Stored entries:
_____

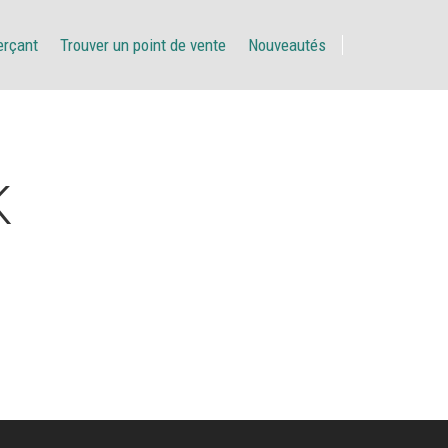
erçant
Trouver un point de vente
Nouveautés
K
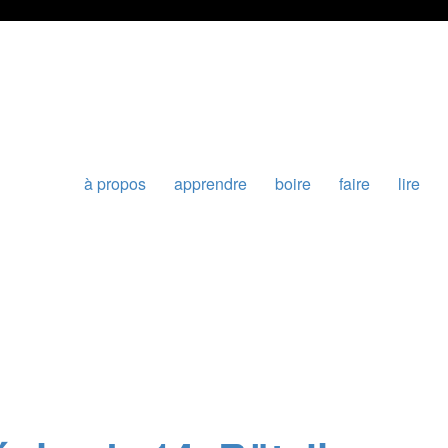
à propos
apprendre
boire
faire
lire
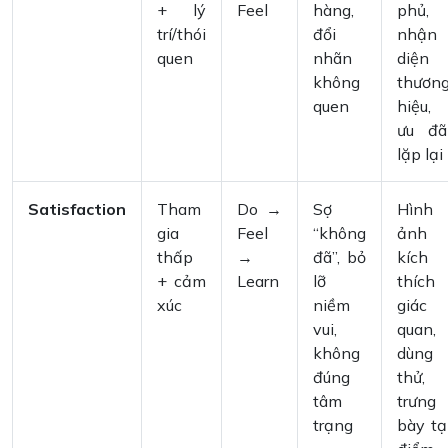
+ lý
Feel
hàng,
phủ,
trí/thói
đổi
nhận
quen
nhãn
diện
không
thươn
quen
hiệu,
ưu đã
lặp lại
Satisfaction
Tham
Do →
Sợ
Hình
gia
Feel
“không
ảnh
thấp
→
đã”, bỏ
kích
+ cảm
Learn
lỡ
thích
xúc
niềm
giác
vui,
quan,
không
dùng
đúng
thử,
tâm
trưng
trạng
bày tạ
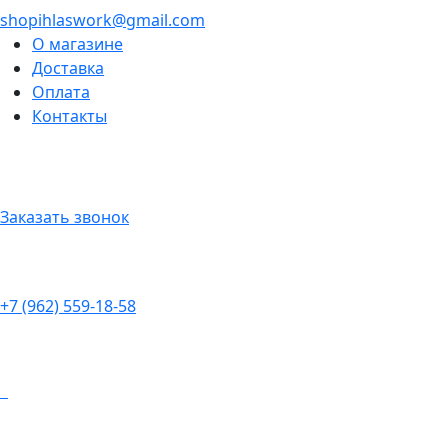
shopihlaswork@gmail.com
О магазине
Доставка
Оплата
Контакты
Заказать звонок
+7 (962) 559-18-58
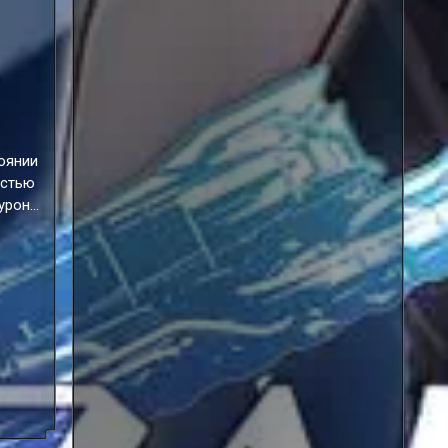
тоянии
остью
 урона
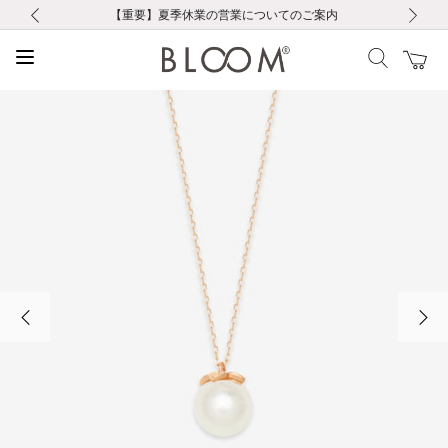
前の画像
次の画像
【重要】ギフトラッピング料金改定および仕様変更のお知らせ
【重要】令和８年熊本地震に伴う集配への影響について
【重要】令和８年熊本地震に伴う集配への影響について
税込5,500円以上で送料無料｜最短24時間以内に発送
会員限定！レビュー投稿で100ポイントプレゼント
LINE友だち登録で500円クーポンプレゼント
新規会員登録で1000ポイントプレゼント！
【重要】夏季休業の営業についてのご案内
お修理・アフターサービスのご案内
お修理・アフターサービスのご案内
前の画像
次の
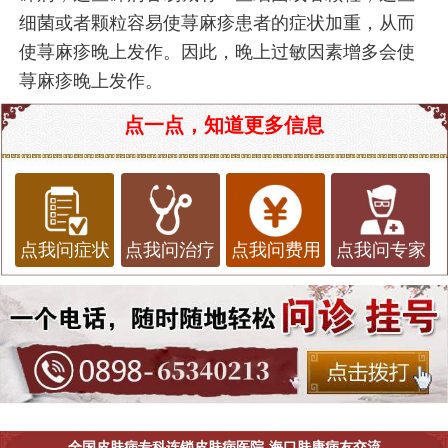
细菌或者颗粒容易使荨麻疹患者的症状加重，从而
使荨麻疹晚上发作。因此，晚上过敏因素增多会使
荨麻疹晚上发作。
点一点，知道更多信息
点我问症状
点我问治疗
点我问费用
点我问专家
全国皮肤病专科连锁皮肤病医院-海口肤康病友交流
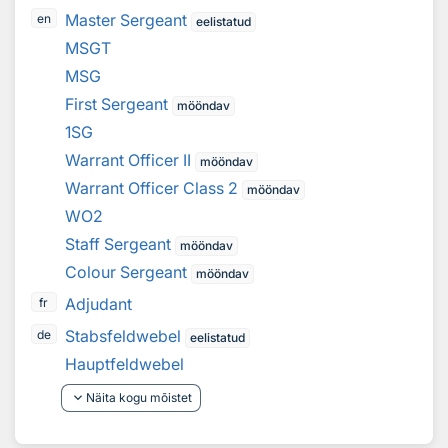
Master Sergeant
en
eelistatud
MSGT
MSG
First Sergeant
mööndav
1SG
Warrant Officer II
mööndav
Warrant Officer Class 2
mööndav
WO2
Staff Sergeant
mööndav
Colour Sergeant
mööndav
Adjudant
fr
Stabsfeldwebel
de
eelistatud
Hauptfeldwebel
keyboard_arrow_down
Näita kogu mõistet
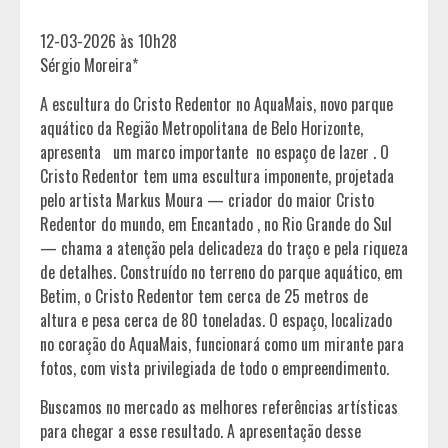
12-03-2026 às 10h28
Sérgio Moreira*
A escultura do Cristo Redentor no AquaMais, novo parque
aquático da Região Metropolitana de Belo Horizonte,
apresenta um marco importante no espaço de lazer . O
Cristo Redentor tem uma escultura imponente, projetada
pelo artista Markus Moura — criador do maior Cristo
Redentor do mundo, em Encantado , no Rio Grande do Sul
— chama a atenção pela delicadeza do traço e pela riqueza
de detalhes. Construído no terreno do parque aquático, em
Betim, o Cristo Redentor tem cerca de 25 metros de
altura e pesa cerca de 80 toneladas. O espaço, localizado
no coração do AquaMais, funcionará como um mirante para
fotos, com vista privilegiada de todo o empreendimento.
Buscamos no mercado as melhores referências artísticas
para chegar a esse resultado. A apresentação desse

_____

What lines of the data include the word "Warrant"? Copy each of them.

§ **Written response**:
Warrant Officer II
Warrant Officer Class 2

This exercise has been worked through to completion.